*** Opening WORKING DATA ***

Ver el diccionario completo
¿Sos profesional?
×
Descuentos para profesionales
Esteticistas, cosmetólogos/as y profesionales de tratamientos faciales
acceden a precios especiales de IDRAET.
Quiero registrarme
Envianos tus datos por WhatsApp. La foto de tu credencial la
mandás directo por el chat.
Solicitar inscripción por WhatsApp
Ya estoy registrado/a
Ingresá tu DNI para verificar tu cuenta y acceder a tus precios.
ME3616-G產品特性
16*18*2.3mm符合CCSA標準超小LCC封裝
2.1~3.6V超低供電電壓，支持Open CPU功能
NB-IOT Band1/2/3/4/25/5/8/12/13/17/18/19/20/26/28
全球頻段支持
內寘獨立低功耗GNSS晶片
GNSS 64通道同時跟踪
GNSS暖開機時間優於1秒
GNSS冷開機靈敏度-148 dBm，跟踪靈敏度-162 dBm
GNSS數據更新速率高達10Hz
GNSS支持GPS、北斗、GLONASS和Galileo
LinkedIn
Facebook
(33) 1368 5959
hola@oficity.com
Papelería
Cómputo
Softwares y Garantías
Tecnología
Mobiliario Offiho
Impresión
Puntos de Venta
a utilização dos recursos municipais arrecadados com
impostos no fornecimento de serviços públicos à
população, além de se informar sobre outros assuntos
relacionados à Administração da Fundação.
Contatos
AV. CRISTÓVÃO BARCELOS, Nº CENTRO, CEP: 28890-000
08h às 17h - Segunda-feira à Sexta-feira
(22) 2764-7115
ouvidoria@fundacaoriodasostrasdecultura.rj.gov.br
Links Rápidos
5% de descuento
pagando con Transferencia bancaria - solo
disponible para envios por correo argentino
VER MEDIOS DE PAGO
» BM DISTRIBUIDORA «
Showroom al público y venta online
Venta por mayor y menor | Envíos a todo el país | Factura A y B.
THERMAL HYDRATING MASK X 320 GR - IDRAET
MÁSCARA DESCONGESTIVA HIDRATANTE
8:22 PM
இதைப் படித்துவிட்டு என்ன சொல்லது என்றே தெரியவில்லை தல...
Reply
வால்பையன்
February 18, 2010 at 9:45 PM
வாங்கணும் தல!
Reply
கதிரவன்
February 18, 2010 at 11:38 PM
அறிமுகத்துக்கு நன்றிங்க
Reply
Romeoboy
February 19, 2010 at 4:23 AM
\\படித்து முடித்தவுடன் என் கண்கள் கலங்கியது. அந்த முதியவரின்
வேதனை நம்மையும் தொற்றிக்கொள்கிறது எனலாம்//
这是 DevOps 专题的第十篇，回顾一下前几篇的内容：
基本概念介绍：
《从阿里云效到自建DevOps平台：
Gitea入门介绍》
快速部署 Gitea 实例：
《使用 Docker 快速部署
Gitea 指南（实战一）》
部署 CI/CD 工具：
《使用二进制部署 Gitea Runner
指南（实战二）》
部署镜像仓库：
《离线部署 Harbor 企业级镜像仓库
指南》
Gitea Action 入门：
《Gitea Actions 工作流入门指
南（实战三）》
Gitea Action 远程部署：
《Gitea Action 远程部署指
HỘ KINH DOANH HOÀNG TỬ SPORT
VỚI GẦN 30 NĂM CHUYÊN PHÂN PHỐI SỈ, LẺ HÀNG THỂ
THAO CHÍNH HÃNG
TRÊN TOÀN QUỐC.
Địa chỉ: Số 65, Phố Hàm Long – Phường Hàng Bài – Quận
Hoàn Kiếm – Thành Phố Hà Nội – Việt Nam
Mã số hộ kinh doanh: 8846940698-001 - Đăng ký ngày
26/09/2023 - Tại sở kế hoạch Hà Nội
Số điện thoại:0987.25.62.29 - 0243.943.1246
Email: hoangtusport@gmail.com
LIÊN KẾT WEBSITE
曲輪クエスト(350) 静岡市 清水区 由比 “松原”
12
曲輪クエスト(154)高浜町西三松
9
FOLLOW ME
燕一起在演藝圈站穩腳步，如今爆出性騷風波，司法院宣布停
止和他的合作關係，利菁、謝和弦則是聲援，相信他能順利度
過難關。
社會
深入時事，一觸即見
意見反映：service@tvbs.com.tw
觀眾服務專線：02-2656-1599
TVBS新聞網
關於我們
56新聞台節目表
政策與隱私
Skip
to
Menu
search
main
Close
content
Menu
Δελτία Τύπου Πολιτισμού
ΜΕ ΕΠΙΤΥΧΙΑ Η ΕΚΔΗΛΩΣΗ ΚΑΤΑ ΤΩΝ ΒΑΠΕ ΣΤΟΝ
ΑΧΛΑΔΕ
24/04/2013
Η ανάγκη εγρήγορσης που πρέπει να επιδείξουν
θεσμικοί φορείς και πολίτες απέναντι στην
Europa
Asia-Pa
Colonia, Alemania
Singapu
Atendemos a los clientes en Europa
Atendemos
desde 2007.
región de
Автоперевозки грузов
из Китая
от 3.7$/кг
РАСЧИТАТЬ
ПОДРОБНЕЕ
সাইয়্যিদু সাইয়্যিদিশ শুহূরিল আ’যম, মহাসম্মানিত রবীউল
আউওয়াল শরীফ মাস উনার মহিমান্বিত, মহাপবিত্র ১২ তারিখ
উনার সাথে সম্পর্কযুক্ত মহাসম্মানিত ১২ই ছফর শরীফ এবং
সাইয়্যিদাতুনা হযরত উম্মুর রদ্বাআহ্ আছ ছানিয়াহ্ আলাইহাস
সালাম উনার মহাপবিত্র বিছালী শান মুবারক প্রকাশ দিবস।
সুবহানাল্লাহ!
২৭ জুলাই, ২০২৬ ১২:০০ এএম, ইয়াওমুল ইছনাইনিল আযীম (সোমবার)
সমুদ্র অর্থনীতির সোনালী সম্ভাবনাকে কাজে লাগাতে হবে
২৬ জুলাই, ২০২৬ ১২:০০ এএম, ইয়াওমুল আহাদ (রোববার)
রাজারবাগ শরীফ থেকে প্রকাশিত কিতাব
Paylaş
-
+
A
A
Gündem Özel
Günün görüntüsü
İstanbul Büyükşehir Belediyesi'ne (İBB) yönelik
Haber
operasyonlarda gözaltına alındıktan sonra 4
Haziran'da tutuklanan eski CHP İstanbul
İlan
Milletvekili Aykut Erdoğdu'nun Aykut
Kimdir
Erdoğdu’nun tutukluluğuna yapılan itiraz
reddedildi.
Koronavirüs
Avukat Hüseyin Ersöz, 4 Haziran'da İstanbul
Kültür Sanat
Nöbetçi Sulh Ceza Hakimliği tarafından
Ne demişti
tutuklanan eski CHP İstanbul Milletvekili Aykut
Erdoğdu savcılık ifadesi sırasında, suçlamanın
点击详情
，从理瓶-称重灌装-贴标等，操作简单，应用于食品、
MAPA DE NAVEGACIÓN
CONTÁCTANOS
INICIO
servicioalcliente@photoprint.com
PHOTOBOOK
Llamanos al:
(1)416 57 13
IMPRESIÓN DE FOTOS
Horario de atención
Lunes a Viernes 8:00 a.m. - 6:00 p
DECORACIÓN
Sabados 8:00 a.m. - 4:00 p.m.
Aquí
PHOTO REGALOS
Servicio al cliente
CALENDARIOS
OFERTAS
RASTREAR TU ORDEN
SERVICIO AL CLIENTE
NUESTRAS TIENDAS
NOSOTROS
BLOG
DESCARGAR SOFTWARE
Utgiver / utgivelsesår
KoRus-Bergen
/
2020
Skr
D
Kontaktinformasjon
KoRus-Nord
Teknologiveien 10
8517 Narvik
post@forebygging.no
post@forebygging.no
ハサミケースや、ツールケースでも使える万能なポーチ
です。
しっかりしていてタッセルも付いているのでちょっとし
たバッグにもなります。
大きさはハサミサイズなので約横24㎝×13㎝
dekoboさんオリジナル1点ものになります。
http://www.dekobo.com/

*** Closing WORKING DATA ***

• **EXERCISE PROMPT**:
Please repeat the stretch of the listing above word for word, from its very first line through the line containing "Gitea Action 远程部署：", including that line.

• **FINISHED TASK**:
Ver el diccionario completo
¿Sos profesional?
×
Descuentos para profesionales
Esteticistas, cosmetólogos/as y profesionales de tratamientos faciales
acceden a precios especiales de IDRAET.
Quiero registrarme
Envianos tus datos por WhatsApp. La foto de tu credencial la
mandás directo por el chat.
Solicitar inscripción por WhatsApp
Ya estoy registrado/a
Ingresá tu DNI para verificar tu cuenta y acceder a tus precios.
ME3616-G產品特性
16*18*2.3mm符合CCSA標準超小LCC封裝
2.1~3.6V超低供電電壓，支持Open CPU功能
NB-IOT Band1/2/3/4/25/5/8/12/13/17/18/19/20/26/28
全球頻段支持
內寘獨立低功耗GNSS晶片
GNSS 64通道同時跟踪
GNSS暖開機時間優於1秒
GNSS冷開機靈敏度-148 dBm，跟踪靈敏度-162 dBm
GNSS數據更新速率高達10Hz
GNSS支持GPS、北斗、GLONASS和Galileo
LinkedIn
Facebook
(33) 1368 5959
hola@oficity.com
Papelería
Cómputo
Softwares y Garantías
Tecnología
Mobiliario Offiho
Impresión
Puntos de Venta
a utilização dos recursos municipais arrecadados com
impostos no fornecimento de serviços públicos à
população, além de se informar sobre outros assuntos
relacionados à Administração da Fundação.
Contatos
AV. CRISTÓVÃO BARCELOS, Nº CENTRO, CEP: 28890-000
08h às 17h - Segunda-feira à Sexta-feira
(22) 2764-7115
ouvidoria@fundacaoriodasostrasdecultura.rj.gov.br
Links Rápidos
5% de descuento
pagando con Transferencia bancaria - solo
disponible para envios por correo argentino
VER MEDIOS DE PAGO
» BM DISTRIBUIDORA «
Showroom al público y venta online
Venta por mayor y menor | Envíos a todo el país | Factura A y B.
THERMAL HYDRATING MASK X 320 GR - IDRAET
MÁSCARA DESCONGESTIVA HIDRATANTE
8:22 PM
இதைப் படித்துவிட்டு என்ன சொல்லது என்றே தெரியவில்லை தல...
Reply
வால்பையன்
February 18, 2010 at 9:45 PM
வாங்கணும் தல!
Reply
கதிரவன்
February 18, 2010 at 11:38 PM
அறிமுகத்துக்கு நன்றிங்க
Reply
Romeoboy
February 19, 2010 at 4:23 AM
\\படித்து முடித்தவுடன் என் கண்கள் கலங்கியது. அந்த முதியவரின்
வேதனை நம்மையும் தொற்றிக்கொள்கிறது எனலாம்//
这是 DevOps 专题的第十篇，回顾一下前几篇的内容：
基本概念介绍：
《从阿里云效到自建DevOps平台：
Gitea入门介绍》
快速部署 Gitea 实例：
《使用 Docker 快速部署
Gitea 指南（实战一）》
部署 CI/CD 工具：
《使用二进制部署 Gitea Runner
指南（实战二）》
部署镜像仓库：
《离线部署 Harbor 企业级镜像仓库
指南》
Gitea Action 入门：
《Gitea Actions 工作流入门指
南（实战三）》
Gitea Action 远程部署：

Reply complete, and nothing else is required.